How important is nutrition in everything that you do?

[laughs] I won’t lie to you! I love chocolate, Thai food, curries – oh man. I love junk food. But when it comes to competition or amping up my training, my recovery needs to be on point. I try to feed my body the right nutrients, so a lot of whole foods, meats, good carbs and good fats. Food makes me happy. I go through some dark times when I’m not allowed to have whatever I want! And that’s the hardest part about my training.


What are some examples of the types of food you would consume?

I really like lamb and beef, so I’ll have a marinated steak or lamb roast with nice herbs, with some spinach leaves, avocado and sweet potato. It’s a pretty clean meal – it’s got my proteins, carbs and fats. If it’s been a particularly big session, or a long swim or run, I’ll have some rice with flavored chicken; sometimes a curry, but I’ll just make sure it’s a very clean version. I try to include seasonings that help with muscle and joint inflammation.

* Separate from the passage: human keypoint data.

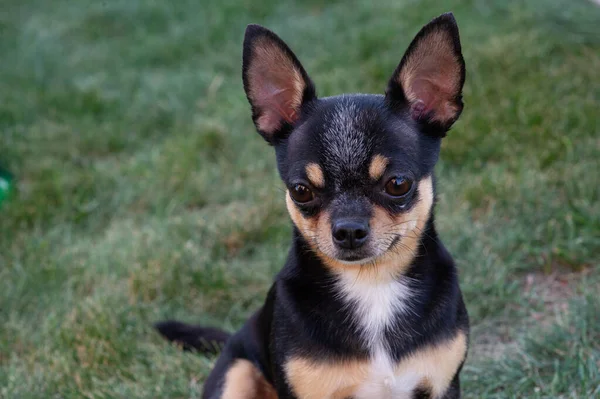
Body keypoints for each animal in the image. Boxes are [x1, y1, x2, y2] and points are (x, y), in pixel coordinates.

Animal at [157, 12, 472, 399]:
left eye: (398, 184)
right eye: (301, 191)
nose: (348, 230)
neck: (373, 284)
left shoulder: (442, 385)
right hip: (236, 374)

I love a homemade daily smoothie that gives me all my fruits and vegetables for the day, in case I’m not getting them through meals. I’ll make a smoothie with carrot, celery, cucumber, kale, spinach – blueberries, too, if they’re cheap! It’s a very refreshing way to start the day.


Have you got a cheat meal lined up when you finish the CrossFit Games!?

Oh yeah, anything and everything! Snickers, chocolate, liquorice bullets. People know that if they give me lollies and chocolate they’re in my good books for life.


What’s the best piece of advice you’ve ever been given?

To have fun. If you no longer enjoy what you’re doing, you need to ask yourself why you’re doing it. Just get out there and have fun.